The Problem of Record Completeness in B2B Marketing
Today, contact records are used for more than simply getting in touch with the prospect or customer. Fields are used for lead routing, content serving, analytics, and segmentation purposes. Understanding as much as possible about a contact can help to tailor a prospect or customer’s experience interacting with your brand for both inbound and outbound channels. Data should not only be accurate, but as complete as possible.
Recently, NetProspex conducted a comprehensive analysis of business contact records, compiling the findings into The State of Marketing Data 2013, a first-of-its-kind Marketing Data Benchmark Report. Over 100M records were collected, representing both prospect and customer records, and were scored on a standardized five-point scale called the NetProspex Data Health Scale. Ratings ranged from “1”, which indicates a “Risky” status (less marketable), to “5” which is defined as “Optimal” (or more marketable).
In this study, we defined record completeness with the following data fields: First Name, Last Name, Company Name, Job Title, URL, Phone, Email, Mailing address, Industry, Revenue, and Number of Employees. These fields allow for multiple methods of contact, as well as basic segmentation and lead routing.
On average, study respondents’ databases were not complete enough to allow for effective segmentation and multiple methods of contact. While a reasonable amount of incomplete records are expected in a database that gets built incrementally with each prospect interaction, our study discovered the average 2.5 rating indicates marketers are relying on databases that are nearly 50 percent incomplete! This puts marketers at a huge disadvantage.
It isn’t all bad news. There are tools such as progressive profiling and registration form append services that help to improve the accuracy of—or supplement data—captured from inbound sources. However, when buying records from third-party data sources marketers should be mindful of record completeness, and only accept data partnerships with vendors who provide full and complete contacts.

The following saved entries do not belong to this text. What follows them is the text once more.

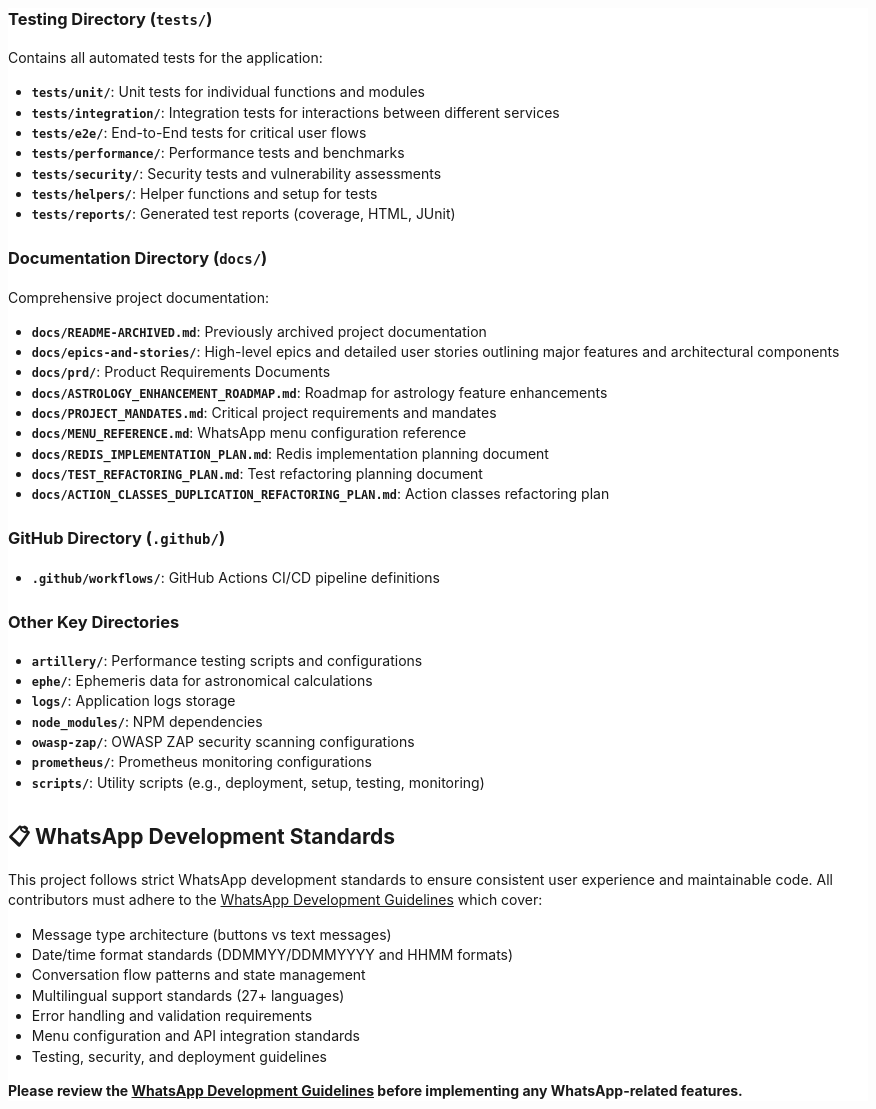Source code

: ### Testing Directory (`tests/`)
Contains all automated tests for the application:
- **`tests/unit/`**: Unit tests for individual functions and modules
- **`tests/integration/`**: Integration tests for interactions between different services
- **`tests/e2e/`**: End-to-End tests for critical user flows
- **`tests/performance/`**: Performance tests and benchmarks
- **`tests/security/`**: Security tests and vulnerability assessments
- **`tests/helpers/`**: Helper functions and setup for tests
- **`tests/reports/`**: Generated test reports (coverage, HTML, JUnit)

### Documentation Directory (`docs/`)
Comprehensive project documentation:
- **`docs/README-ARCHIVED.md`**: Previously archived project documentation
- **`docs/epics-and-stories/`**: High-level epics and detailed user stories outlining major features and architectural components
- **`docs/prd/`**: Product Requirements Documents
- **`docs/ASTROLOGY_ENHANCEMENT_ROADMAP.md`**: Roadmap for astrology feature enhancements
- **`docs/PROJECT_MANDATES.md`**: Critical project requirements and mandates
- **`docs/MENU_REFERENCE.md`**: WhatsApp menu configuration reference
- **`docs/REDIS_IMPLEMENTATION_PLAN.md`**: Redis implementation planning document
- **`docs/TEST_REFACTORING_PLAN.md`**: Test refactoring planning document
- **`docs/ACTION_CLASSES_DUPLICATION_REFACTORING_PLAN.md`**: Action classes refactoring plan

### GitHub Directory (`.github/`)
- **`.github/workflows/`**: GitHub Actions CI/CD pipeline definitions

### Other Key Directories
- **`artillery/`**: Performance testing scripts and configurations
- **`ephe/`**: Ephemeris data for astronomical calculations
- **`logs/`**: Application logs storage
- **`node_modules/`**: NPM dependencies
- **`owasp-zap/`**: OWASP ZAP security scanning configurations
- **`prometheus/`**: Prometheus monitoring configurations
- **`scripts/`**: Utility scripts (e.g., deployment, setup, testing, monitoring)

## 📋 WhatsApp Development Standards

This project follows strict WhatsApp development standards to ensure consistent user experience and maintainable code. All contributors must adhere to the [WhatsApp Development Guidelines](whatsapp-development-guidelines.md) which cover:

- Message type architecture (buttons vs text messages)
- Date/time format standards (DDMMYY/DDMMYYYY and HHMM formats)
- Conversation flow patterns and state management
- Multilingual support standards (27+ languages)
- Error handling and validation requirements
- Menu configuration and API integration standards
- Testing, security, and deployment guidelines

**Please review the [WhatsApp Development Guidelines](whatsapp-development-guidelines.md) before implementing any WhatsApp-related features.**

Remember, prospect records with complete profiles provide marketers more options for segmenting and delivering targeted messaging for a higher probability of success. It allows for more robust lead scoring using such fields as job title and company size, as well as proper routing to sales, an area where all marketers could do better.
Undeniably, record completeness is one best practice that has a direct, quantifiable impact on your marketing program’s effectiveness. In fact, the Relevancy Group reports untargeted email programs due to lack of information about leads increase costs by as much as 3.6X! The numbers don’t lie: companies should not be making messaging or segmentation decisions based on assumptions about the prospect because they lack the data.
It might be time to ask yourself: how complete is your database?